**Brano di testo**
<<<<
Il progetto del noto giurista per una nuova tutela della persona: il ddl per abrogare interdizione e inabilitazione e il settimo libro del codice civile


di Marina Crisafi - Che senso ha oggi l'interdizione? E l'inabilitazione? Istituti nati in un'epoca di assolutismo mirante a proteggere soprattutto gli interessi patrimoniali e non i diritti della persona. Concezioni che appaiono ormai anacronistiche e superate, soprattutto negli ultimi anni tesi ad un progressivo riconoscimento di una parziale capacità agli "infermi" di mente, ma che continuano ancora oggi a produrre i loro effetti. Secondo i dati, infatti, sarebbero 40mila i soggetti interdetti ogni anno, soggetti cui è impedito, tra l'altro, sposarsi, fare testamento, riconoscere un figlio. Una vera e propria "morte civile" dal sapore "manicomiale" e spesso priva di valore terapeutico che, peraltro, grava sullo Stato in termini di elevata costosità.

A dodici anni dall'entrata in vigore della legge sull'amministrazione di sostegno che ha incrinato la logica precedente, i tempi sembrano maturi per un'abrogazione di entrambi gli istituti.

Ne parliamo con Paolo Cendon, professore di diritto privato all'università di Trieste, padre riconosciuto del danno esistenziale e "madre" dell'amministrazione di sostegno, nonché autore e redattore della proposta di legge sull'abrogazione dell'interdizione e dell'inabilitazione (insieme all'avv. Rita Rossi) che, dopo una lunga giacenza è ora all'esame della commissione giustizia alla Camera.
>>>>
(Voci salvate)
<<<<
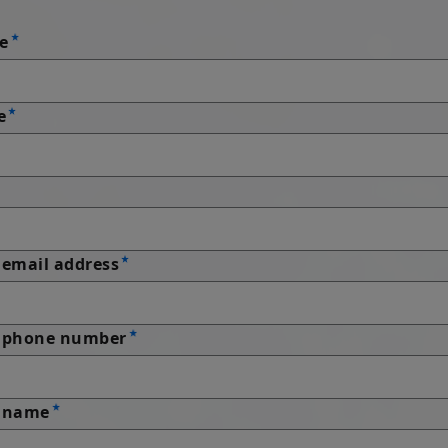
e
e
email address
 phone number
 name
>>>>
**Istruzioni operative**
Puoi proseguire l'articolo sull'abrogazione dell'interdizione e dell'inabilitazione a partire dalla frase con cui si chiude? Le voci costituiscono un materiale a sé stante.

**Esito del compito**
Prof. Cendon, che senso hanno oggi l'interdizione e l'inabilitazione?

Non hanno senso, ma sono dure a morire. Il Ministero non ha diffuso dati recenti, qualche anno fa si parlava di 40mila casi esistenti, qualcuno anche di più, ma il numero è ancora impressionante.

Quali sono le ragioni?

Nonostante ci sia un interesse diffuso alla loro abrogazione, le ragioni di questi numeri sono parecchie.

Da un lato le meschinità delle famiglie che sfruttano in qualche modo il fatto di avere un matto in famiglia, come una fortuna, dal quale ricavare una pensione di invalidità sulla quale campano tutti. Poi c'è il fatto che l'interdizione permette secondo loro un controllo sul patrimonio dell'interessato, e quindi di evitare dispersioni, disastri, errori, tenendo soggiogato l'interessato ai desideri del gruppo familiare. Queste e altre considerazioni sono da imputare alla famiglia, a certe famiglie soprattutto del Sud, ma non soltanto lì naturalmente e spiegano il fatto che molte volte sono proprio i familiari, più rozzi più ottusi più indifferenti, approfittatori, sciacalli a usare il parente, l'infelice come uno strumento.

Poi ci sono i giudici secondi imputati, di solito sono brave persone ma spesso non sono così. Ci sono giudici scarsamente competenti, poco dotati, inesperti di psicologia, non si rendono conto neanche di cosa sia il manicomio. Oppure c'è una venatura autoritaria oppressiva che è nascosta in molti giudici che amano il potere e le sciabole, i tintinnii del metallo e quindi uno strumento forte come l'interdizione.

Ancora, ci sono molti psichiatri a livello di Medioevo, non sanno niente di cosa è successo negli ultimi cento anni in Europa, da nessun punto di vista, e sono convinti che ci siano dei matti al 100% degli incapaci da interdire, da ghigliottinare, e fanno delle perizie con linguaggio lombrosiano, spaventoso.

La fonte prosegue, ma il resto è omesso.